Scalability and Performance of jBPM Workflow Engine in a JBoss Cluster

The goal of this article is to show how to achieve near-linear scalability of jBPM workflow engine by tuning its configuration and setting it up on a JBoss cluster with distributed TreeCache. Readers will be guided through all steps required to cluster jBPM efficiently – from cluster setup to fine-tuning jBPM configuration – and provided with performance test results as well as various tips and tricks allowing to achieve maximum performance.

Mission / scope

The goal of this article is to show how to achieve near-linear scalability of jBPM workflow engine by tuning its configuration and setting it up on a JBoss cluster with distributed TreeCache. Readers will be guided through all steps required to cluster jBPM efficiently – from cluster setup to fine-tuning jBPM configuration – and provided with performance test results as well as various tips and tricks allowing to achieve maximum performance.

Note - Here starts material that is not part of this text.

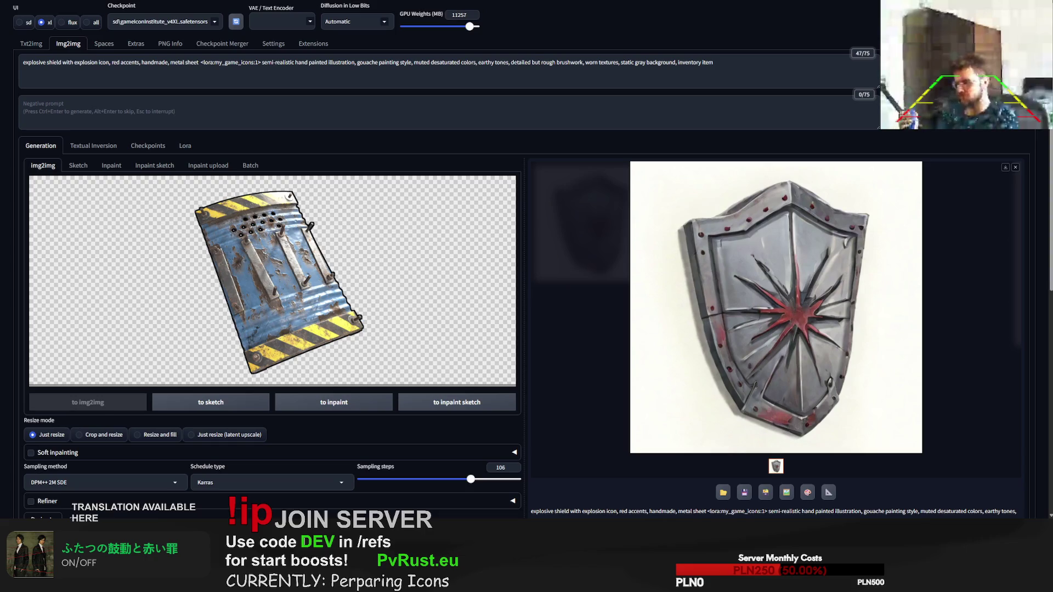
{"action": "left_click", "coordinate": [112, 64]}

jBPM is a powerful workflow engine – robust, extensible and fast. However, what are the possibilities if we need more performance than one server can offer? Clustering is the solution that immediately springs to mind. But is it quickly and easily feasible and, more importantly, does it yield expected results? This article takes you through the process of setting up a JBoss cluster together with a distributed TreeCache and tuning jBPM to deliver its full performance. You will also learn what scale of improvement you can expect over standard configuration.

Introduction to jBPM

jBPM is a workflow engine enabling its users to easily manage various kinds of business processes. It is based around a process definition, which can consist of activities. Similar or related activities can be grouped in scopes. Activities can be triggered either manually or scheduled for later execution. That's where JobExecutors come into play. They poll the database and check whether there are any jobs available for execution. Whenever a job is available and its execution time is due, JobExecutor puts a lock on it and executes any actions connected with the job. Such a timed execution is called automatic escalation and it is the main focus of this article.

Business background

We have developed a business process management application based on a stack of cutting edge technologies including jBPM. The main business unit in our system bears the name Call. Our client's focus was put mainly on scalability and performance of workflow engine, therefore a lot of effort was put into testing and tuning clustered jBPM configuration. My goal was to cluster and tune automatic Call escalations to meet customer's requirements with regards to installation size and usage profile.

Test environment overview

The test environment consists of 4 separate machines to run the application, all connecting to an Oracle 10g database. Server instances are running Ubuntu Server 8.10 Linux and JBoss 4.2.3GA, each has a quad-core Q9300 Intel processor running at 2.50GHz and 4GB of RAM memory. JBoss instances communicate with each other using JGroups protocol. Library versions are summarized at the end of this article.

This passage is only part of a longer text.